● TO BE DONE
1. Summarize the forum thread about the missing wpa_gui in exactly two sentences.
2. In the forum thread about the missing wpa_gui, why had HishnGA left qt3 and qt4 out of the USE flags? Answer in one or two sentences.

● SELECTED EXCERPT
══════════════════════════════
# emerge wpa_supplicant and no wpa_gui [SOLVED]

## HishnGA

I am running GNOME rather then KDE.

Any ideas why emerging this in would give me a working wpa_supplicant and a working wpa_cli but no wpa_gui?

Thanks!Last edited by HishnGA on Wed Apr 11, 2007 12:08 pm; edited 1 time in total

----------

## boris_qd

did you check your use flags?  Here are mine (and I do get wpa_gui).  I'm guessing you've set -qt3 -qt4 somewhere?

[ebuild   R   ] net-wireless/wpa_supplicant-0.5.7  USE="dbus qt3 qt4 readline ssl -gnutls -gsm -madwifi" 0 kB

----------

## boris_qd

did you check your use flags?  Here are mine (and I do get wpa_gui).  I'm guessing you've set -qt3 -qt4 somewhere?

[ebuild   R   ] net-wireless/wpa_supplicant-0.5.7  USE="dbus qt3 qt4 readline ssl -gnutls -gsm -madwifi" 0 kB

----------

## HishnGA

Can I use qt3 & qt4 with gnome?

In the Gentoo Gnome setup guide it says to exclude those from the USE flag list.

Thanks!

----------

## boris_qd

you can use them with gnome.

----------

## HishnGA

Thank you !

I will marked this as solved.

----------

## Delta-9

i am also having this problem... i am quite new to linux and gentoo but decided to dive right in anyways   :Very Happy: 

so far i love gentoo but i cant connect to my girlfriends WPA network, i cant figure out how to configure wpa_supplicant properly, i kept getting errors at boot and no connection, so i went for the easy option and tryed to use wpa_gui but when i do i get the error:

bash: wpa_gui: command not found

which obviously means its not installed. when i try your solution i.e. including qt3 and 4, i receive errors about all dependencies being masked.
══════════════════════════════
● RECORD LIST
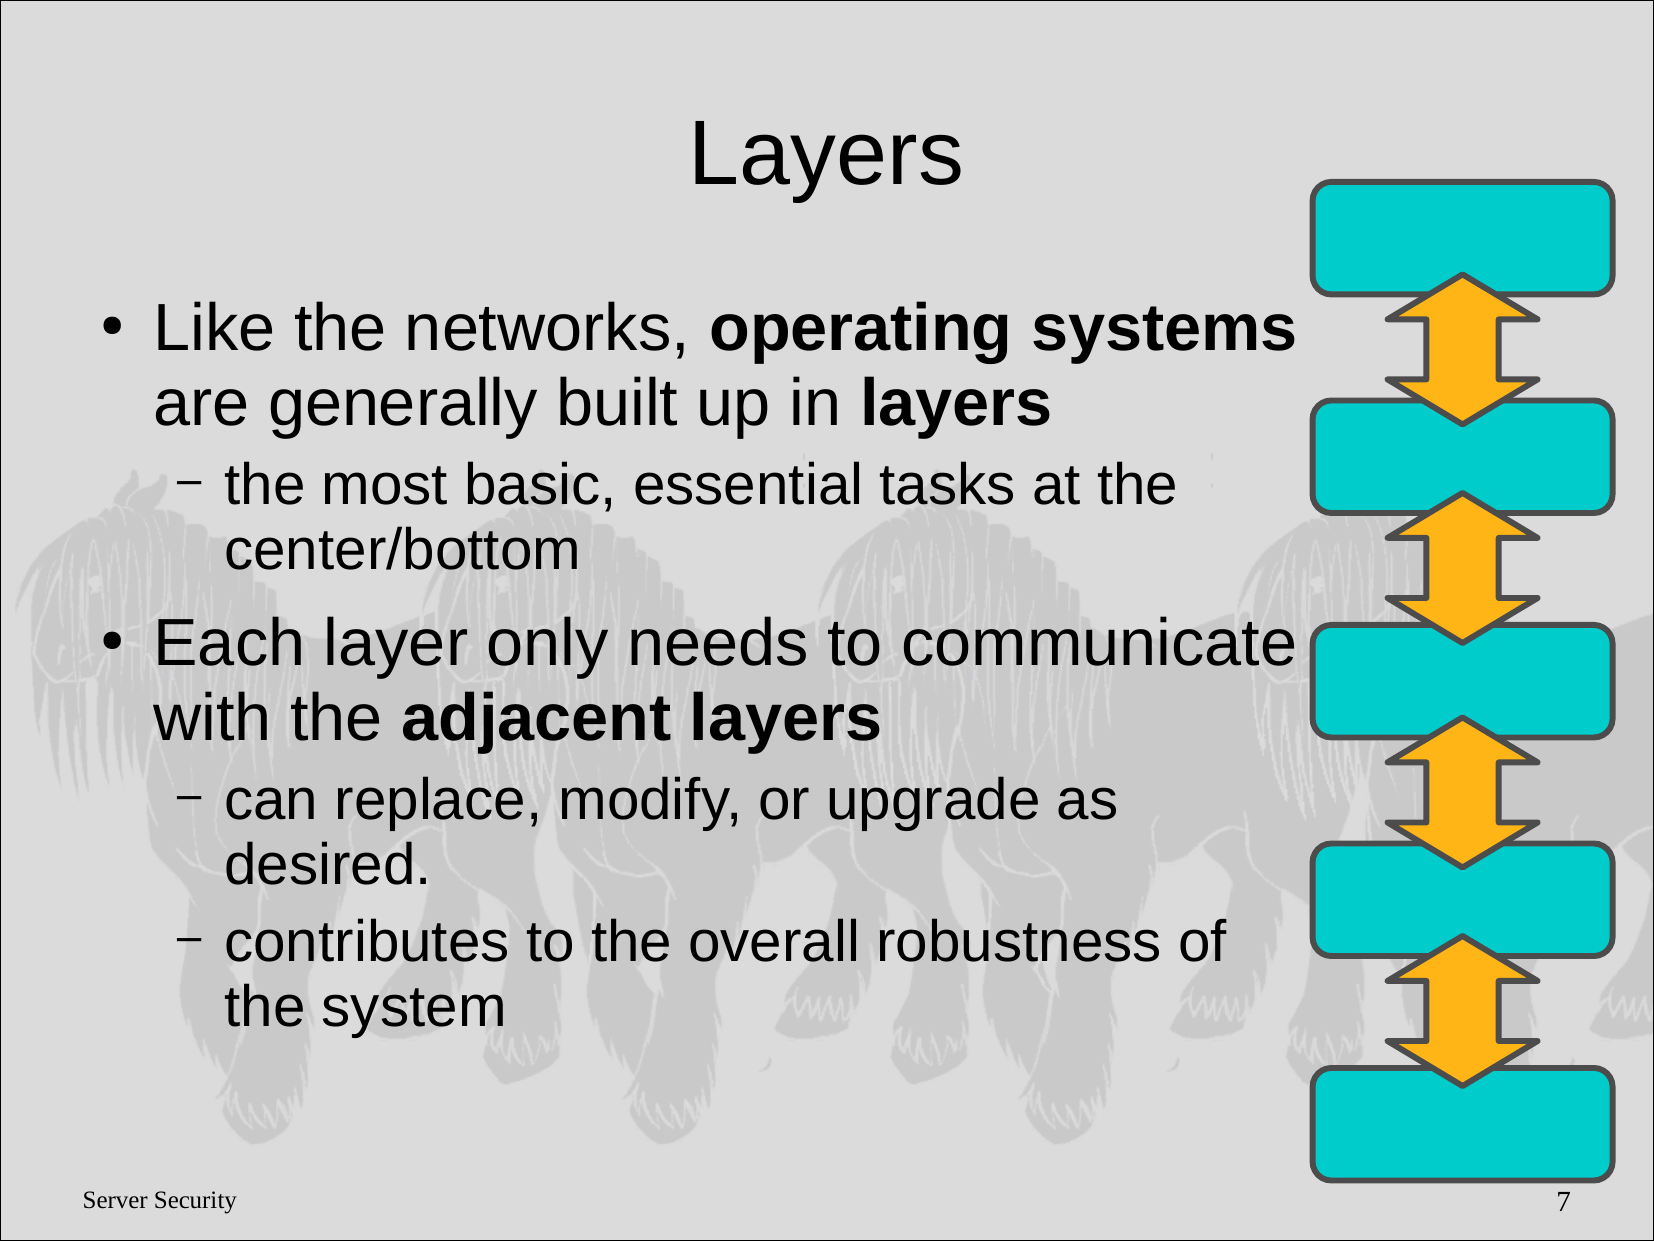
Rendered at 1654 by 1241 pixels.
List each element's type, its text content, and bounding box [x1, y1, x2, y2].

text_box [1312, 181, 1613, 1181]
title Layers [82, 49, 1571, 257]
list Like the networks, operating systems are generally built up in layers the most basic, essential tasks at the center/bottom Each layer only needs to communicate with the adjacent layers can replace, modify, or upgrade as desired. contributes to the overall robustness of the system [82, 290, 1313, 1126]
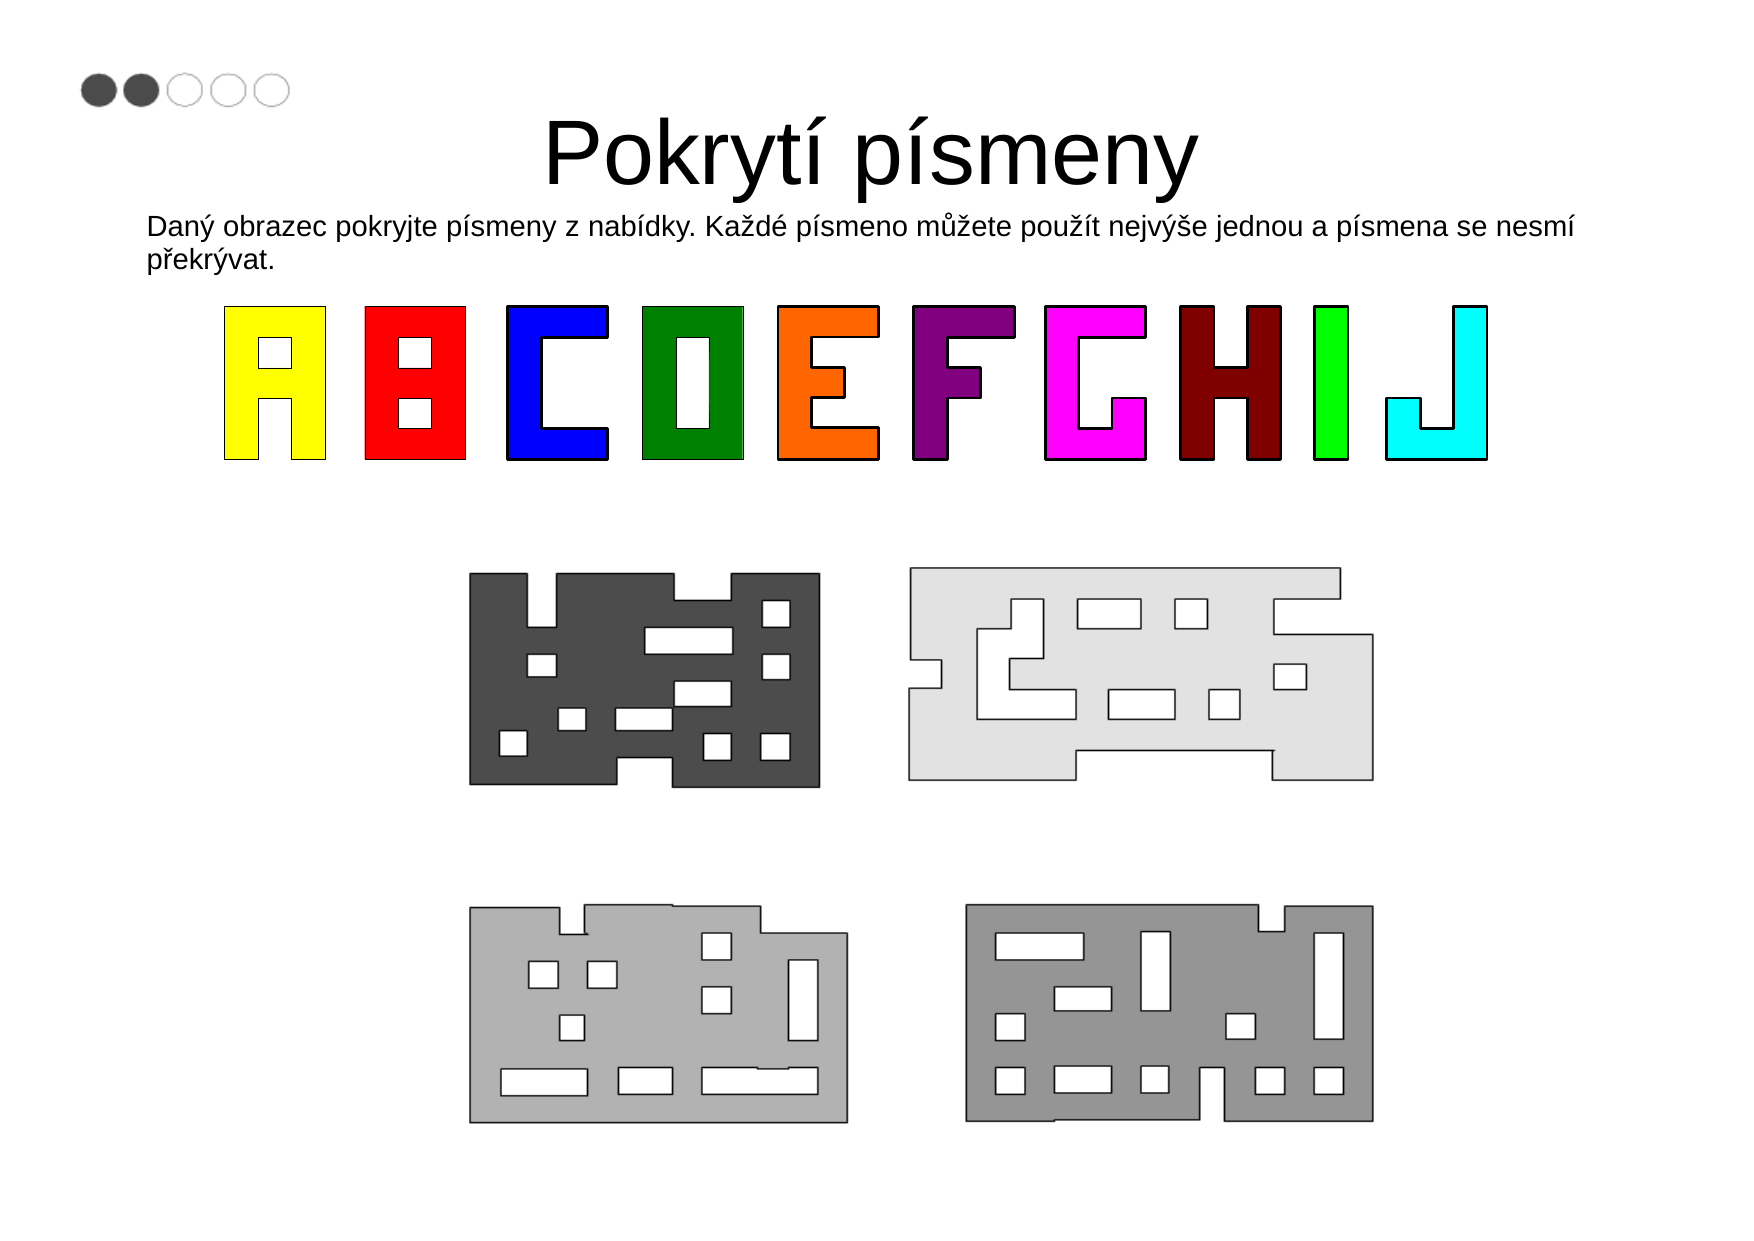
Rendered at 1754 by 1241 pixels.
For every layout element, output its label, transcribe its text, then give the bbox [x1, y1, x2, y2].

picture [222, 304, 1489, 461]
text_box Daný obrazec pokryjte písmeny z nabídky. Každé písmeno můžete použít nejvýše jednou a písmena se nesmí překrývat. [146, 210, 1608, 309]
picture [74, 67, 293, 113]
picture [468, 566, 1377, 1126]
title Pokrytí písmeny [135, 58, 1608, 247]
══════════════════════════════
● WRITTEN ANSWERS
1. HishnGA, who runs GNOME, installed wpa_supplicant and got working wpa_supplicant and wpa_cli but no wpa_gui, and boris_qd suggested the qt3 and qt4 USE flags had been disabled and confirmed they can be used with GNOME, after which HishnGA marked the thread solved. Delta-9, new to Linux and Gentoo, then reported the same problem: trying to include qt3 and qt4 produced errors saying all dependencies were masked.

2. HishnGA runs GNOME rather than KDE, and the Gentoo Gnome setup guide says to exclude those flags from the USE flag list.